À l'approche du bicentenaire de la Révolution Américaine, un match-exhibition est prévu dans la capitale de la Pennsylvanie. Mais suite à la défection de son adversaire, Apollo Creed (Carl Weathers) décide de marquer le coup en s'opposant à un boxeur amateur. Il choisi alors Balboa (dont le pseudo de ring est "Italian Stallion")...
J'ai vu ce premier Rocky il y a déjà quelques années, et, comme tout un chacun, je n'avais gardé souvenir que des trois scènes-cultes : la montée des marches du Philadelphia Museum of Art, l'entrainement sur les carcasses de boeufs et le cri final du héros : "Adriaaaaaannnn !"

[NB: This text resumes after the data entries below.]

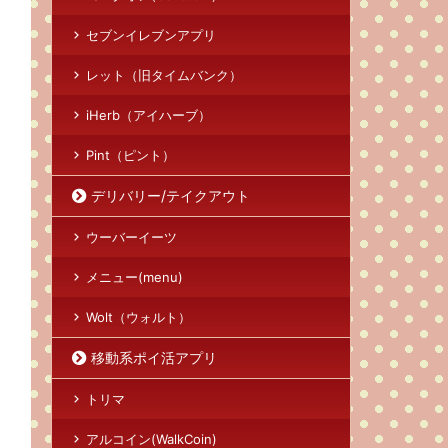
セブンイレブンアプリ
レット（旧タイムバンク）
iHerb（アイハーブ）
Pint（ピント）
デリバリー/テイクアウト
ウーバーイーツ
メニュー(menu)
Wolt（ウォルト）
移動系ポイ活アプリ
トリマ
アルコイン(WalkCoin)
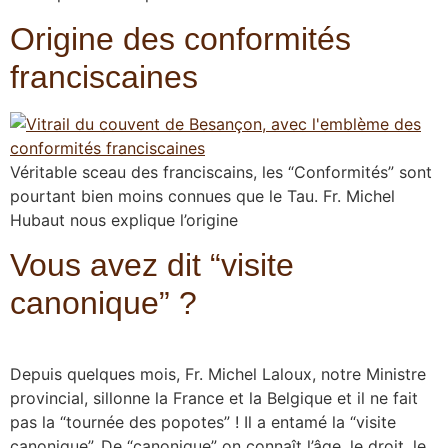
Origine des conformités
franciscaines
Véritable sceau des franciscains, les “Conformités” sont
pourtant bien moins connues que le Tau. Fr. Michel
Hubaut nous explique l’origine
Vous avez dit “visite
canonique” ?
Depuis quelques mois, Fr. Michel Laloux, notre Ministre
provincial, sillonne la France et la Belgique et il ne fait
pas la “tournée des popotes” ! Il a entamé la “visite
canonique”. De “canonique” on connaît l’âge, le droit, le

Mais ce film de John G. Avisdsen de 1976, simple série B de boxe tournée en quelques semaines sur un scénario de Stallone, est bien entendu autre chose : au-delà de la glorification de "L'American Dream", il y a ces petites scènes "quotidiennes" qui sonnent authentiques : Rocky est un "bon gars", plutôt timide en fait,un peu benêt, mais avec un coeur tendre : la scène où il renonce à casser le pouce d'un débiteur pose le personnage - en même temps, qui aurait envie d'un héros qui tabasse des gars pour le compte d'un usurier ?
Il y a une séquence qui parait gratuite mais qui donne un autre indice sur la gentillesse de Rocky : lorsqu'il raccompagne une très jeune voisine chez elle en lui faisant la morale sur les filles "qui trainent avec les garçons".

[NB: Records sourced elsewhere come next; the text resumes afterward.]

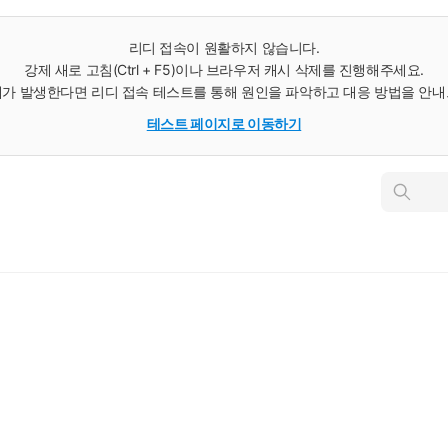
리디 접속이 원활하지 않습니다.
강제 새로 고침(Ctrl + F5)이나 브라우저 캐시 삭제를 진행해주세요.
가 발생한다면 리디 접속 테스트를 통해 원인을 파악하고 대응 방법을 안
테스트 페이지로 이동하기
인
스
턴
트
검
색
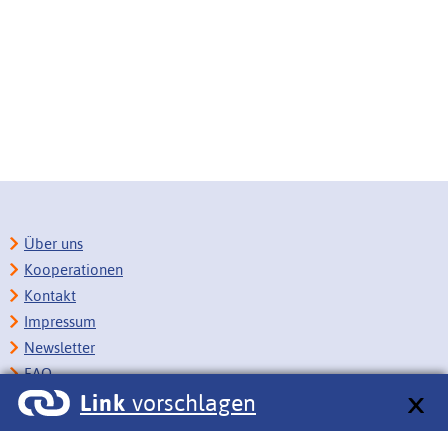
Über uns
Kooperationen
Kontakt
Impressum
Newsletter
FAQ
Link
vorschlagen
Copyright
Datenschutz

Seul bémol dans le film, le nom de ring de Balboa, "Italian Stallion" ("L'Étalon italien") a tendance à me faire ricaner, tant il me semble ridicule, mais ce n'est qu'une considération personnelle et par ailleurs, il y est très peu fait mention.

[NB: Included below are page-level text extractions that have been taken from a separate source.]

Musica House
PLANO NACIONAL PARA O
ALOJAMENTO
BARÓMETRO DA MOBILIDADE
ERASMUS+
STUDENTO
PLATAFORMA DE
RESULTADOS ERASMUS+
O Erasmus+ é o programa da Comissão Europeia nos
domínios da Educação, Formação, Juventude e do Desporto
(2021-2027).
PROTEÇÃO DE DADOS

Talia Shire est une 'Adrian' au physique ingrat et souffrant d'une timidité maladive, étouffée par un frangin colérique et roublard (Burt Young) ; on dirait que Stallone s'est inspiré de Marty pour ces personnages névrosés.
Carl Weathers a obtenu - avec raison - un beau succès personnel dans le rôle d'Apollo Creed, boxeur vedette entouré d'agents, de secrétaires et d'hommes de loi, et, loin de la caricature bête et méchante du sportif-vedette, campe un personnage intelligent et même conscient de participer à un grand "barnum" médiatique - son arrivée sur le ring, déguisé en "Oncle Sam" est grandiose.
Burgess Meredith, vieux briscard du cinéma, connu pour des centaines de seconds rôles, est ici un vieil entraineur bougon, cassant mais dont on sent une profonde affection pour son poulain, à qui il reproche de laisser sa carrière de pugiliste stagner. Sa confrontation avec Stallone dans l'appartement est un grand moment du film.
Rocky aurait pû n'être qu'une bête série B sportive, un film vite tourné, vite sorti et vite oubliée. Mais c'était sans compter sur le talent de Stallone acteur-scénariste, de ses partenaires et surtout cette description réaliste mais non misérabiliste de l'Amérique des petites frappes. Oui, c'est une apologie de "l'American Dream", mais des comme ça, on en redemande.
Note : Une statue de Rocky fut érigée sur le parvis du Philadelphia Museum of Art en 1982, avant d'être déplacée à quelques mètres de l'établissement. Aujourd'hui encore, de nombreux touristes s'amusent à monter les marches en fredonnant le célèbre thème du film, composé par Bill Conti.